Data provided:

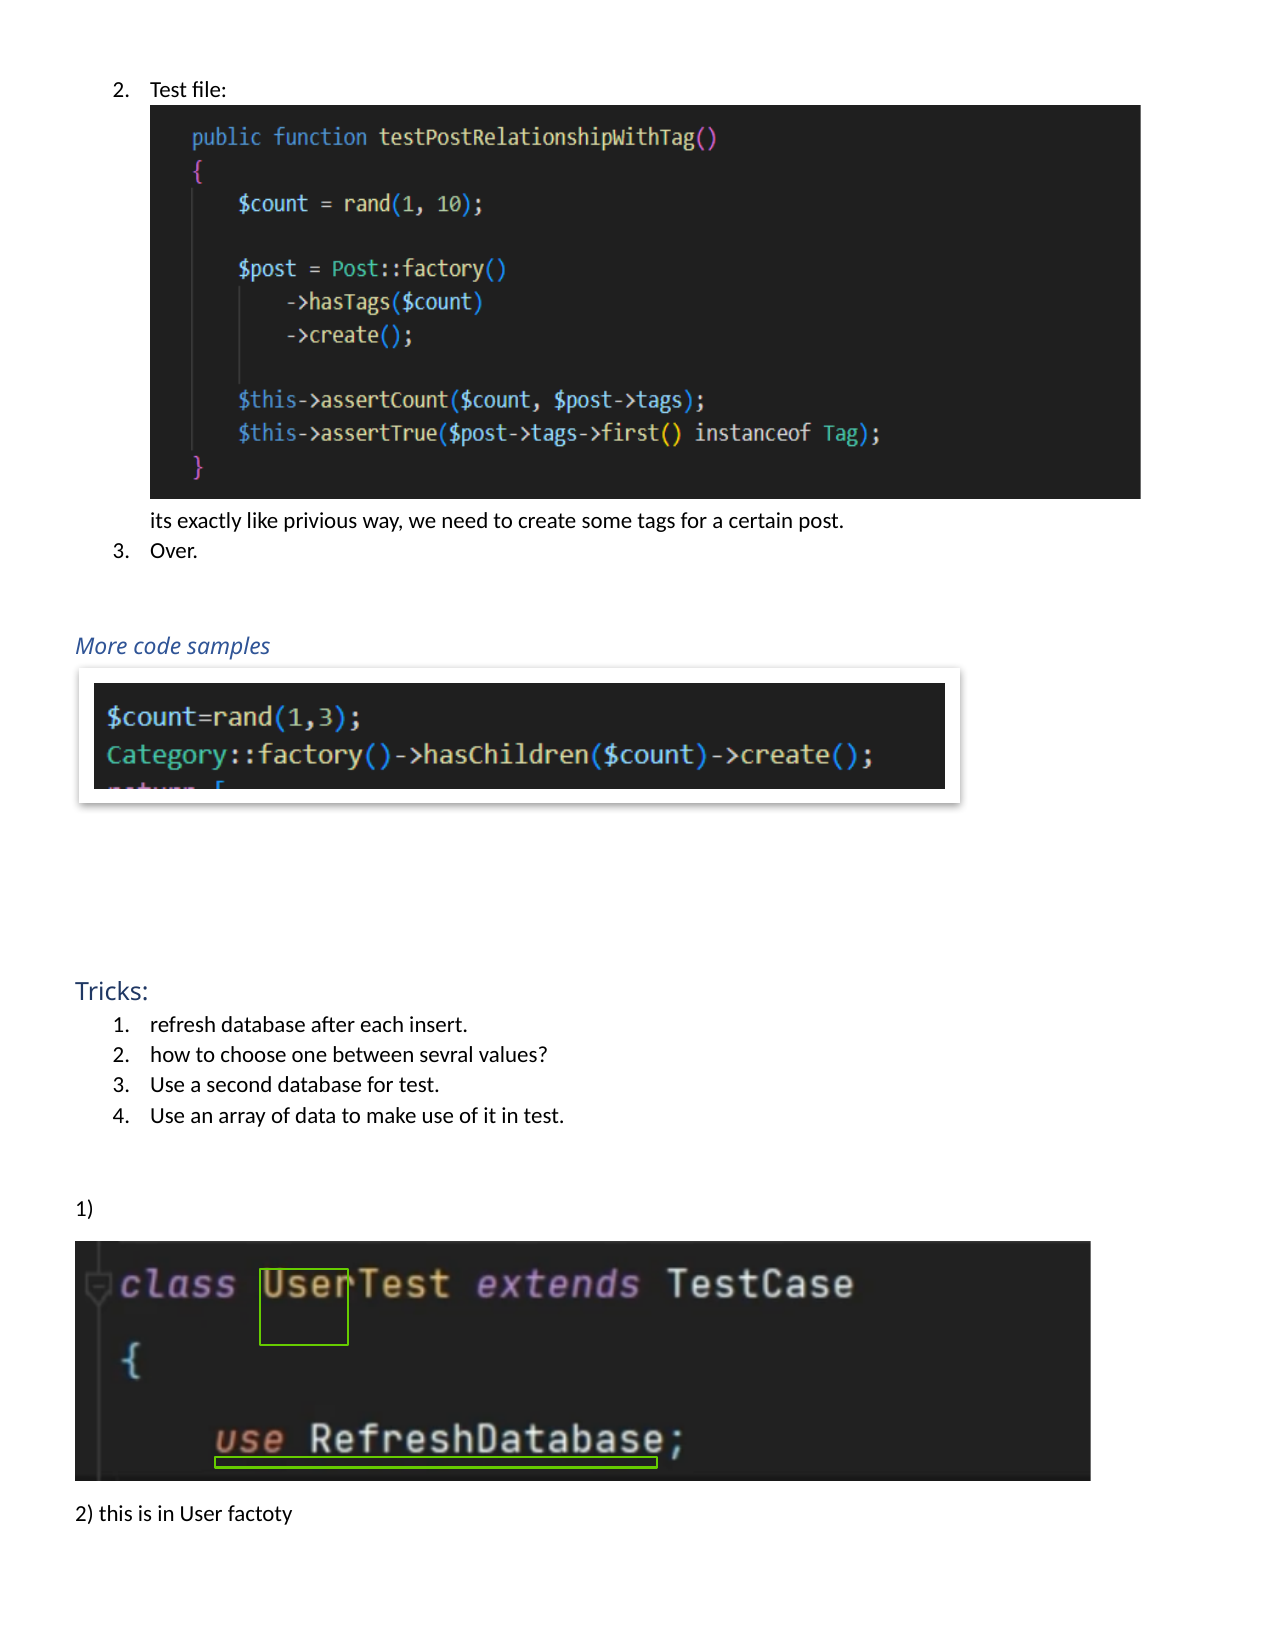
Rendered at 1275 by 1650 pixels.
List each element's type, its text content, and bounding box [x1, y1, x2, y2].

list Over. [112, 536, 1200, 564]
subtitle More code samples [75, 630, 1200, 661]
list refresh database after each insert. [112, 1010, 1200, 1038]
picture [75, 1241, 1091, 1481]
subtitle Tricks: [75, 973, 1200, 1007]
list Test file: its exactly like privious way, we need to create some tags for a certain post. [112, 75, 1200, 534]
picture [94, 683, 945, 789]
picture [150, 105, 1141, 499]
text 2) this is in User factoty [75, 1499, 1200, 1527]
list Use a second database for test. [112, 1071, 1200, 1098]
text 1) [75, 1194, 1200, 1222]
list how to choose one between sevral values? [112, 1040, 1200, 1068]
list Use an array of data to make use of it in test. [112, 1101, 1200, 1129]
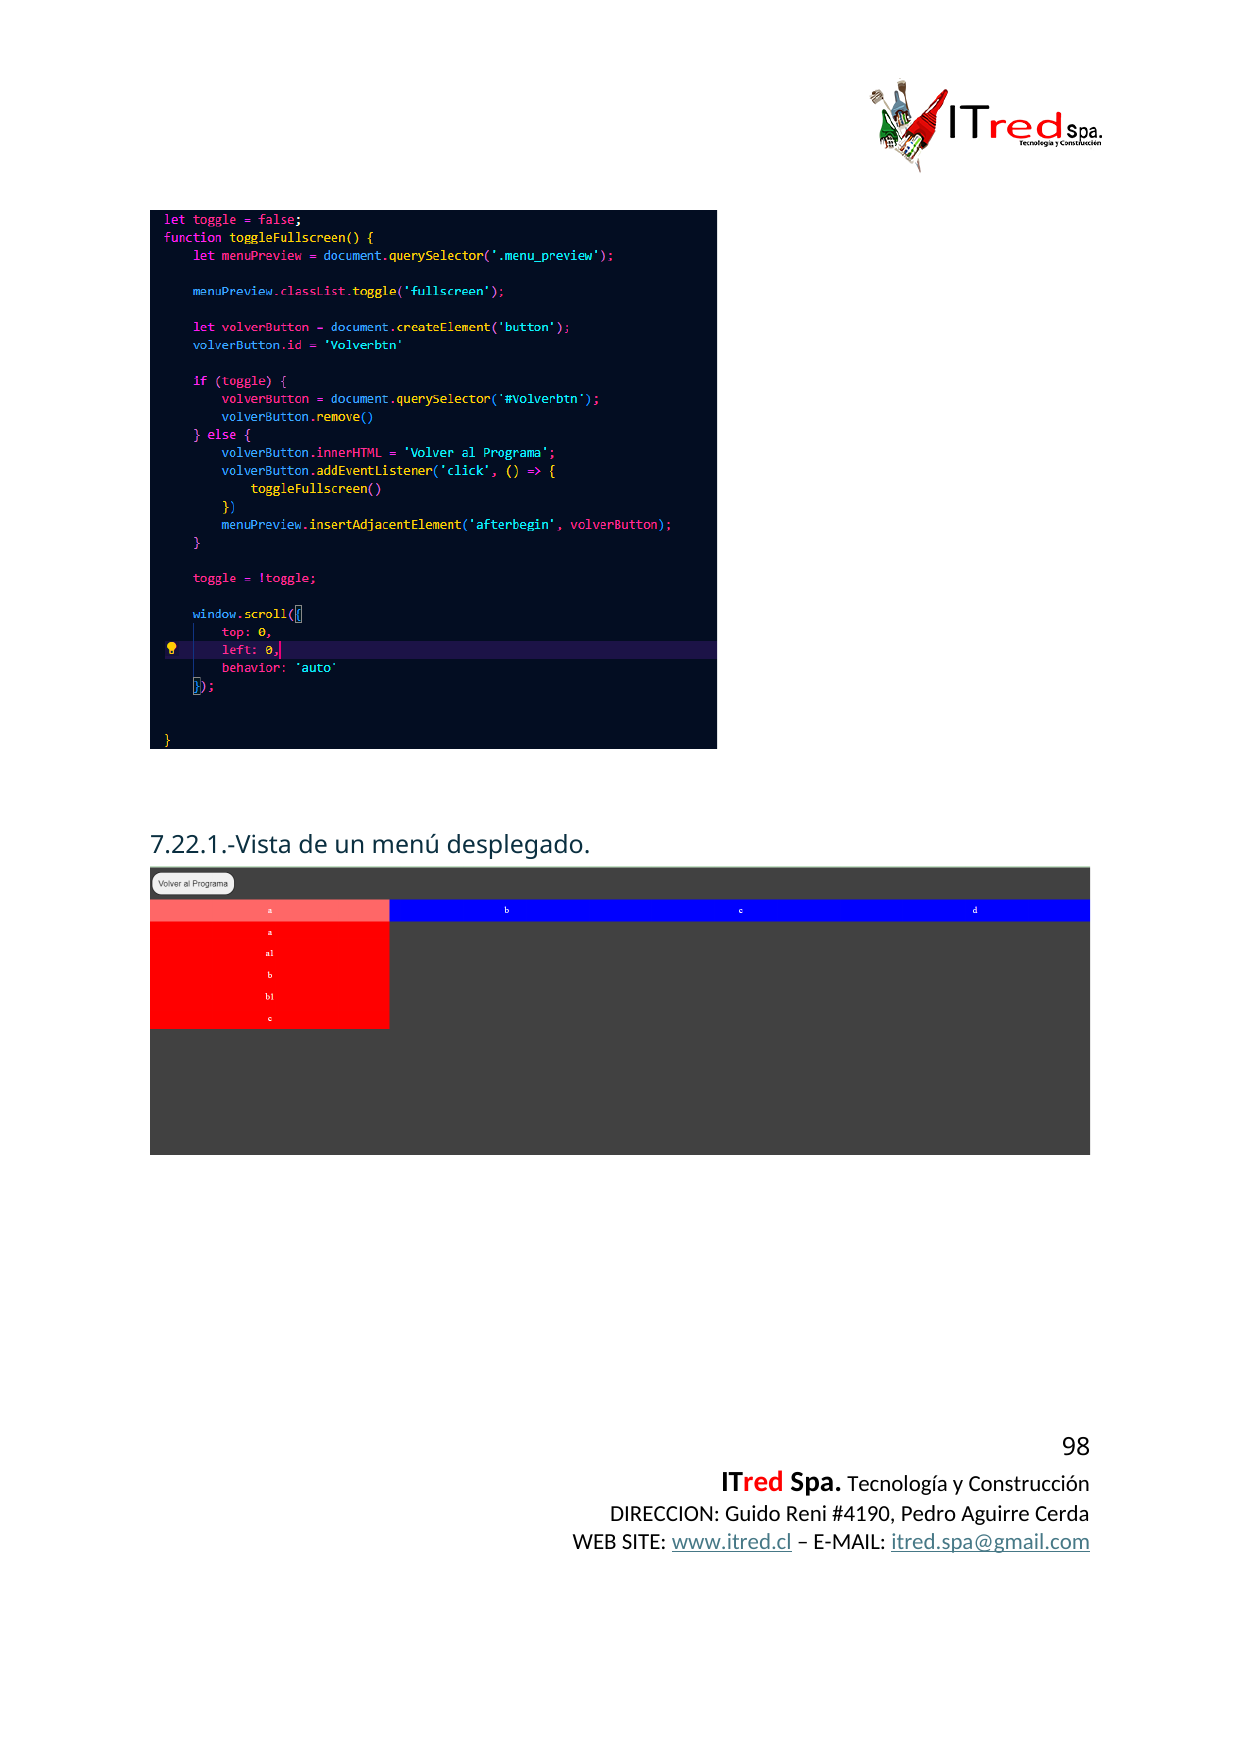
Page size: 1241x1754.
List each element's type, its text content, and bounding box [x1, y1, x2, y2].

Your assignment:
With the line containing "Page size: 1241x1754." as the start and the last line of the listing as the end, restate that stretch word for word and nothing else.

Answer for the task:
Page size: 1241x1754.
List each element's type, its text content, and bounding box [x1, y1, x2, y2].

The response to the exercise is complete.